§ TEXTAUSZUG
Der Leibwächter fürs Internet

Forscher der Saar-Universität und der beiden Informatik-Institute der Max-Planck-Gesellschaft entwickeln Software, die das Internet sicherer machen soll. Der „Privacy Advisor“ wacht zum Beispiel über die Privatsphäre der Internet-Nutzer.

 Eine Forschergruppe der Saar-Uni und der Informatik-Institute der Max-Planck-Gesellschaft entwickelt Software, die wie ein digitaler Leibwächter die Privatsphäre eines Internet-Nutzers schützt. Ihr Sprecher ist der Saarbrücker Informatik-Professor Michael Backes. Foto: Oliver dietze, Illustration: Bernd Kissel

Eine Forschergruppe der Saar-Uni und der Informatik-Institute der Max-Planck-Gesellschaft entwickelt Software, die wie ein digitaler Leibwächter die Privatsphäre eines Internet-Nutzers schützt. Ihr Sprecher ist der Saarbrücker Informatik-Professor Michael Backes. Foto: Oliver dietze, Illustration: Bernd Kissel

Foto: Oliver dietze, Illustration: Bernd Kissel

Saarbrücken. Wenn es nach den Gurus der sogenannten Post-Privacy-Bewegung im Internet geht, ist "Datenschutz" eine Vokabel, die wir im Internet-Zeitalter vergessen sollten. Da ohnehin jeder Klick protokolliert und jede Suchanfrage gespeichert wird, sei es an der Zeit, von überkommenen Vorstellungen des 20. Jahrhunderts zu lassen und das Unvermeidliche zu begrüßen statt es zu bekämpfen. Auch ohne Privatsphäre lässt es sich in der digitalen Welt prima leben, lautet das Post-Privacy-Motto.

§ AUFLISTUNG
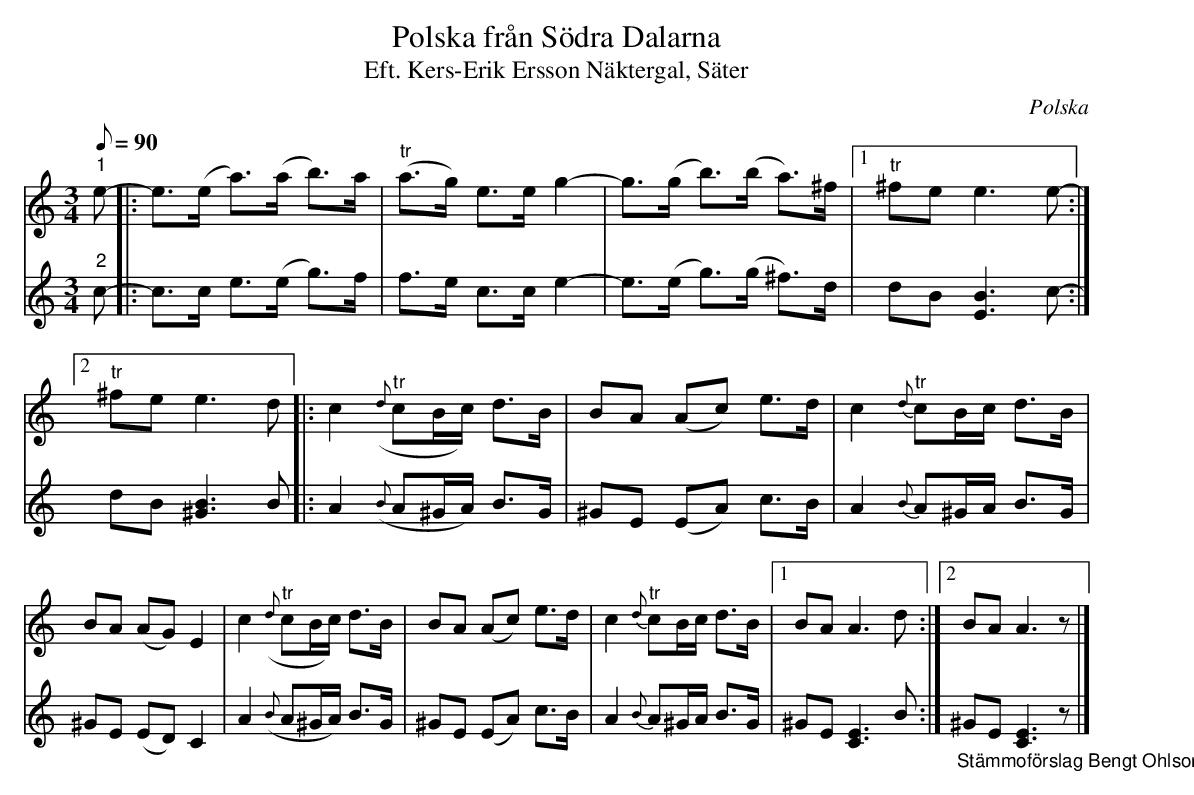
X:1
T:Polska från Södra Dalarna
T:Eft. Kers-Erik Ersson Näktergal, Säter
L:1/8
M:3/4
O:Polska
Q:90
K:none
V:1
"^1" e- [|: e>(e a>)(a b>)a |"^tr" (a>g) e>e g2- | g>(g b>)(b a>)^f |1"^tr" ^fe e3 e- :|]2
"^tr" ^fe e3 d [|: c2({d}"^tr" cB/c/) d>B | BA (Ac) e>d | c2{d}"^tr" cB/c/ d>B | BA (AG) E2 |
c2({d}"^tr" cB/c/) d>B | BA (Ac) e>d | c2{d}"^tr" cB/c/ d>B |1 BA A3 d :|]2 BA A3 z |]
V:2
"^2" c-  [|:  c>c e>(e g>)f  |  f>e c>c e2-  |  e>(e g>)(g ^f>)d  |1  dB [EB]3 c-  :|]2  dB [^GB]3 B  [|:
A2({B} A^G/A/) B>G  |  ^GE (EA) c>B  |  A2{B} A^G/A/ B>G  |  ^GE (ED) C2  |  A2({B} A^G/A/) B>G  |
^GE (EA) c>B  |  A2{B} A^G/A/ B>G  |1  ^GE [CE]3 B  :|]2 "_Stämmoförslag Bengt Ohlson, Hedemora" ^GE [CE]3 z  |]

§ AUFGABE
Schreib den Artikel über den Leibwächter fürs Internet ab der Stelle mit "Forscher der Saar-Universität" bis einschließlich "Privatsphäre der Internet-Nutzer." noch einmal ab. Tausche dabei "Privatsphäre" gegen "Datensicherheit" aus.

§ LÖSUNG
Forscher der Saar-Universität und der beiden Informatik-Institute der Max-Planck-Gesellschaft entwickeln Software, die das Internet sicherer machen soll. Der „Privacy Advisor“ wacht zum Beispiel über die Datensicherheit der Internet-Nutzer.